TASKS TO PERFORM:
a – In the reviewer comments, up to about what age does simple traction apply to isodiametric active fixation leads?
b – Reproduce word for word the part of the reviewer comments starting with "Only I have" and going on through "to be lower.".

The new version of the manuscript is much better and more interesting then the older one.  Although the novelty is scarce the paper could be interesting for scientists and cardiologists  not involved in cardiac pacing. The paper required major linguistic and editorial revision.,

Author Response

The new version of the manuscript is much better and more interesting then the older one.  Although the novelty is scarce the paper could be interesting for scientists and cardiologists  not involved in cardiac pacing. The paper required major linguistic and editorial revision.

R: Thank you very much for your kind appreciation! English revision was done by a proficiency English speaker.

Reviewer 2 Report

The authors have made significant changes, corrections and additions to the article. Currently, compared to the previous version, the article is of much higher quality and of higher scientific value. The material has remained much more informative after the changes, and the additions make it more scientifically valuable.

 

The analyzed topic is extremely relevant and the article will certainly arouse interest among specialists

Author Response

The authors have made significant changes, corrections and additions to the article. Currently, compared to the previous version, the article is of much higher quality and of higher scientific value. The material has remained much more informative after the changes, and the additions make it more scientifically valuable.

The analyzed topic is extremely relevant and the article will certainly arouse interest among specialists

R: Thank you very much for your kind appreciation!

Reviewer 3 Report

Only I have one comment regarding the (valuable) table 1. A non-professional may lead to an erroneous conclusion that the simple traction and traction using the locking stylet are the most economical TLE methods. With simple traction, it was rightly noted that it applies to (isodiametric active fixation) leads up to the age of about 2 years. Anyone who extracts the leads knows that traction using the locking stylet can be effective as well as the simple traction of slightly older, several-year-old leads. And the stated effectiveness applies to such leads. Subsequent tools were evaluated for all leads 6-8-10 years on average, but all studies assessing the effectiveness of polypropylene, rotational and laser sheaths also concerned the oldest leads (15-20 years and more). Hence, only apparent effectiveness seems to be lower.

SOURCE INFORMATION:

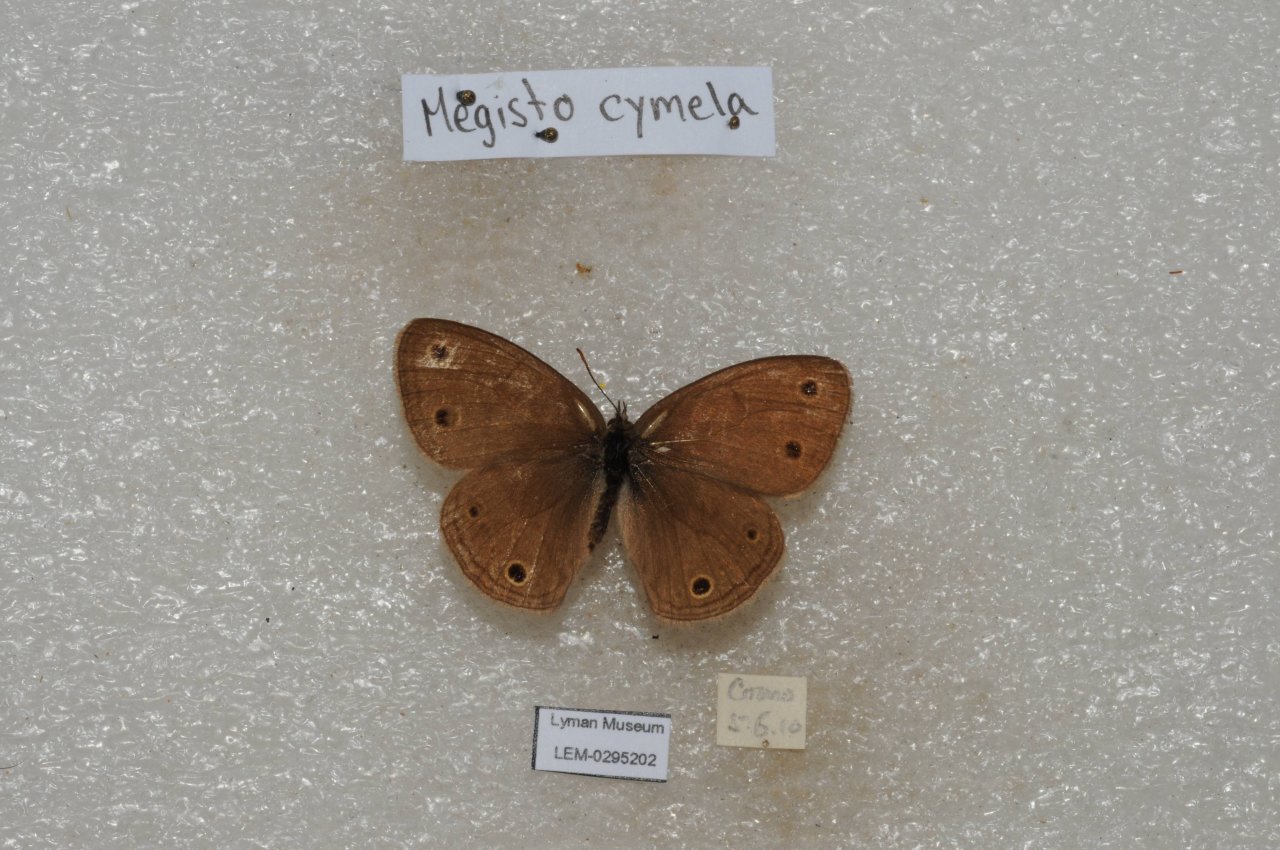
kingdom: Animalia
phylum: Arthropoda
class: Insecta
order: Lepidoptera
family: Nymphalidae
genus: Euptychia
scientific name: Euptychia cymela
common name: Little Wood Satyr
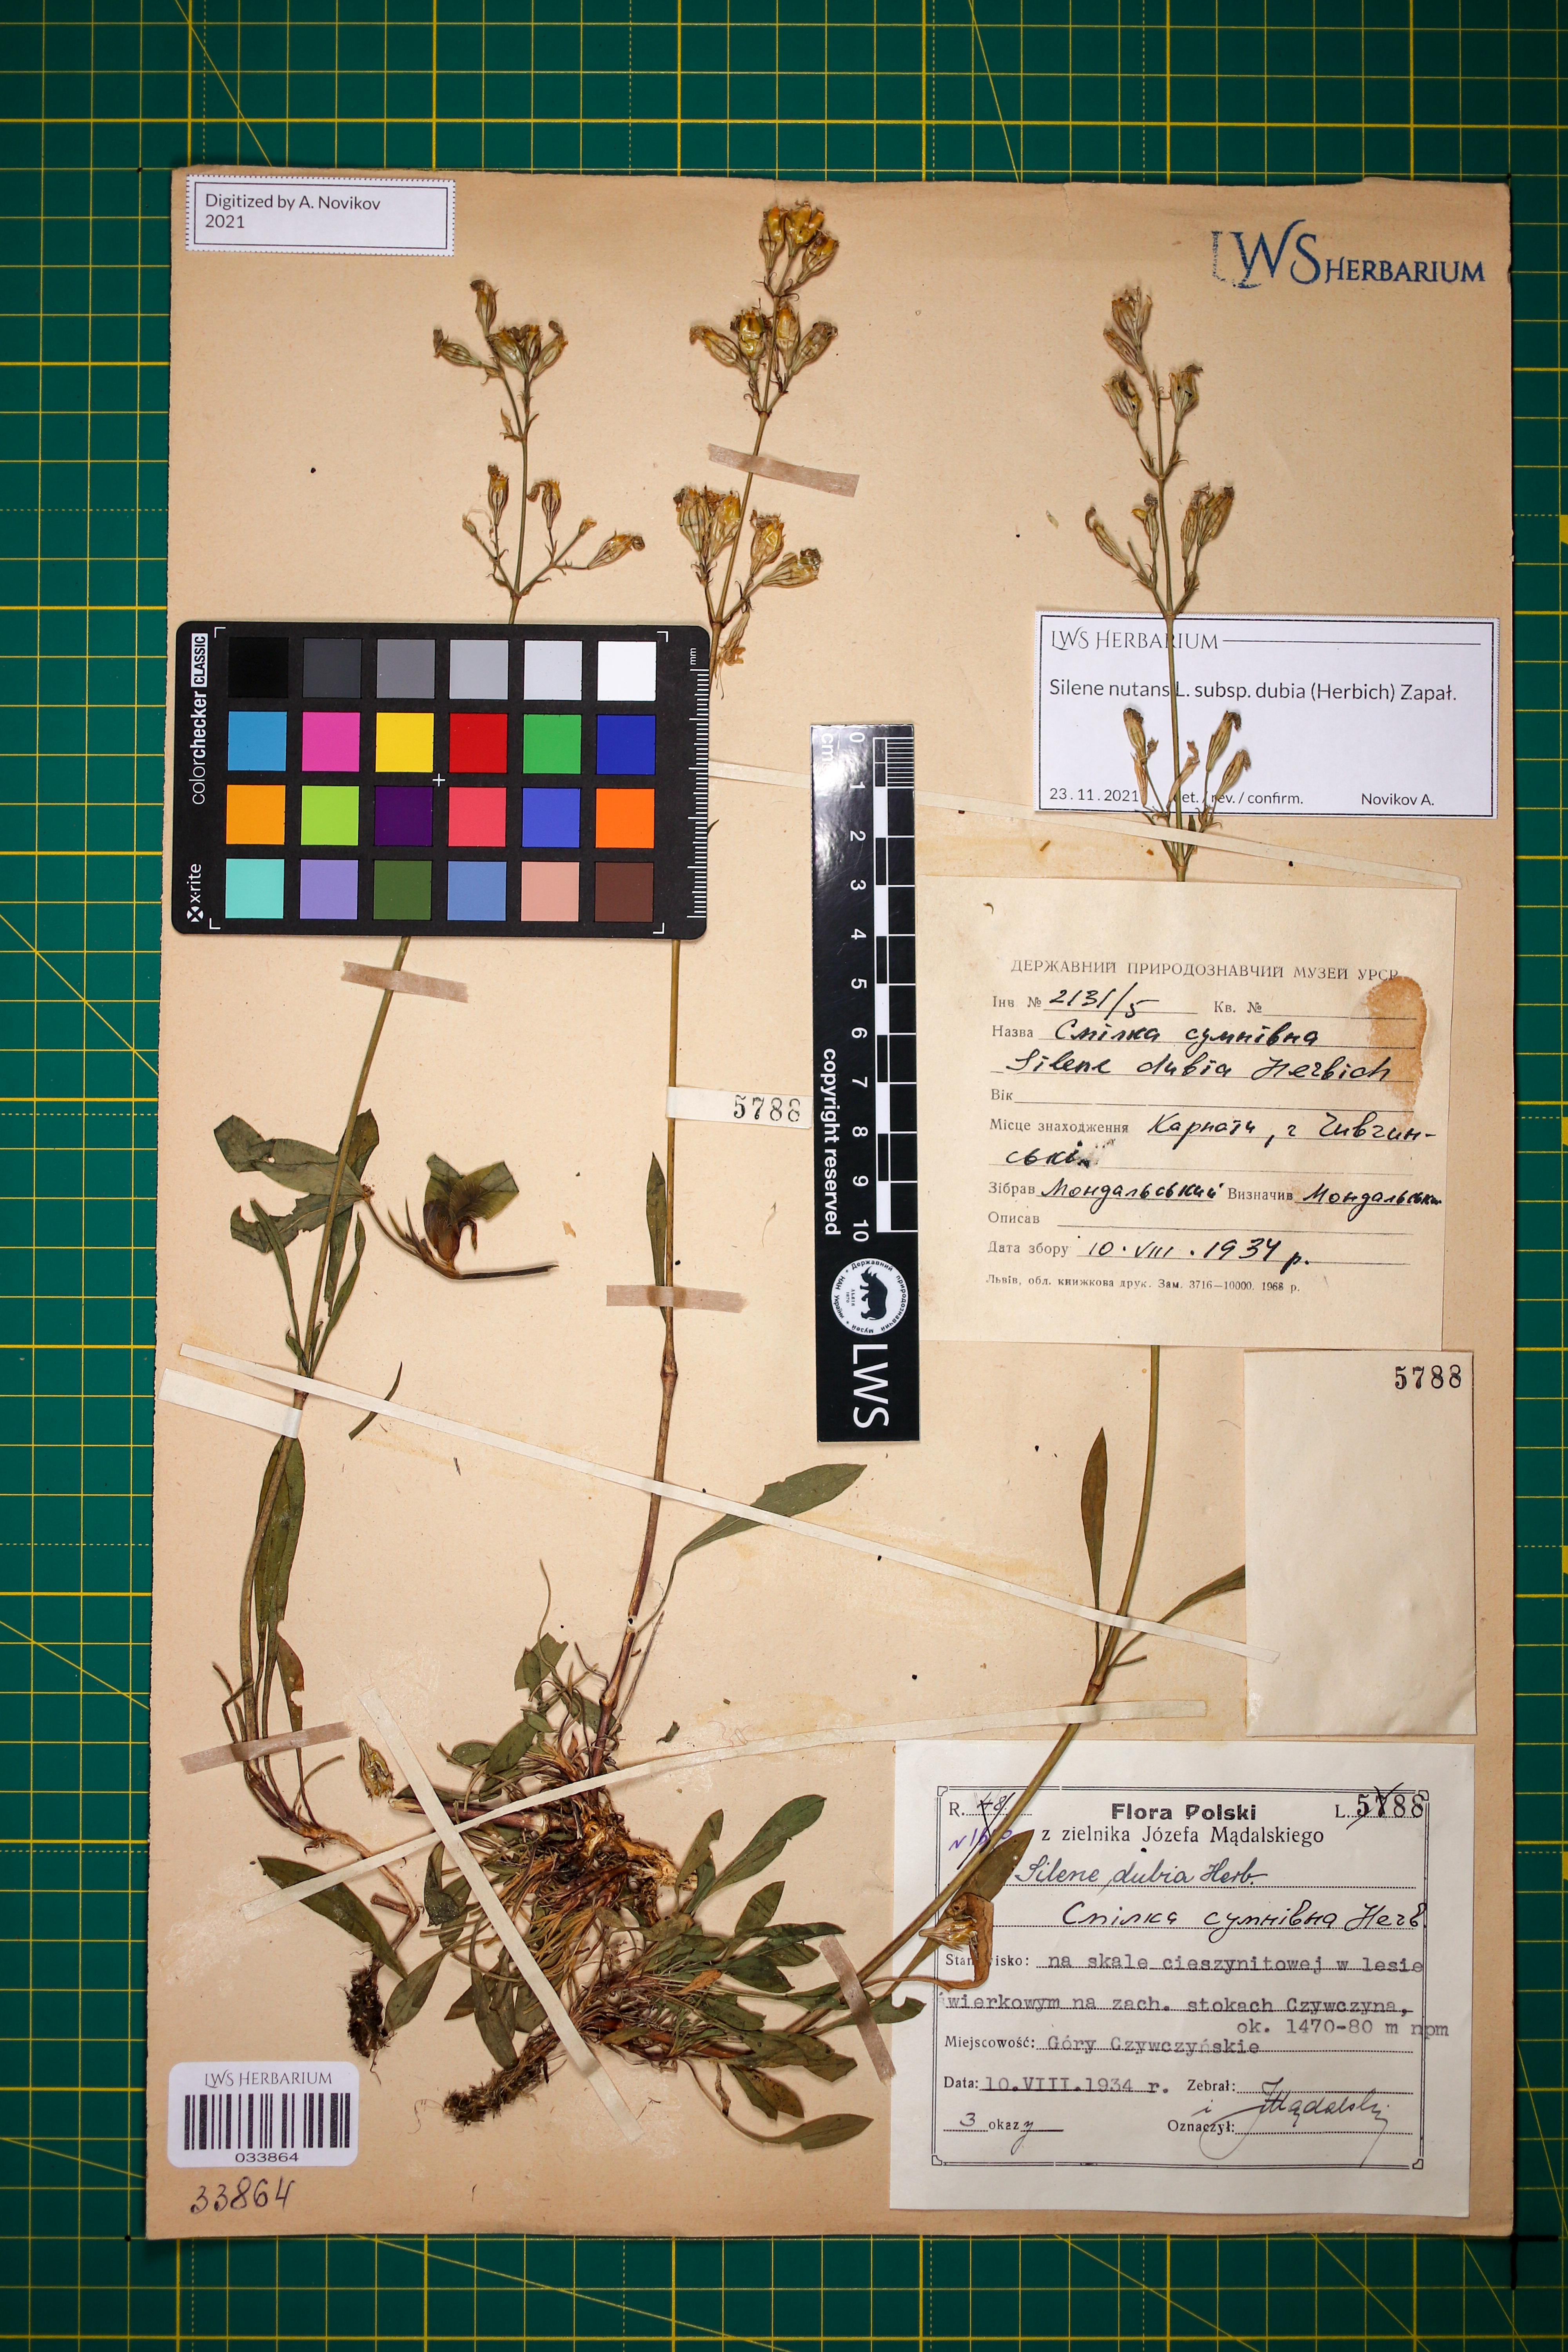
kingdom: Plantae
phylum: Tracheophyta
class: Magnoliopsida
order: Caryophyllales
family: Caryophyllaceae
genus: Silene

EXERCISE RESPONSES:
a – Up to about 2 years.

b –
Only I have one comment regarding the (valuable) table 1. A non-professional may lead to an erroneous conclusion that the simple traction and traction using the locking stylet are the most economical TLE methods. With simple traction, it was rightly noted that it applies to (isodiametric active fixation) leads up to the age of about 2 years. Anyone who extracts the leads knows that traction using the locking stylet can be effective as well as the simple traction of slightly older, several-year-old leads. And the stated effectiveness applies to such leads. Subsequent tools were evaluated for all leads 6-8-10 years on average, but all studies assessing the effectiveness of polypropylene, rotational and laser sheaths also concerned the oldest leads (15-20 years and more). Hence, only apparent effectiveness seems to be lower.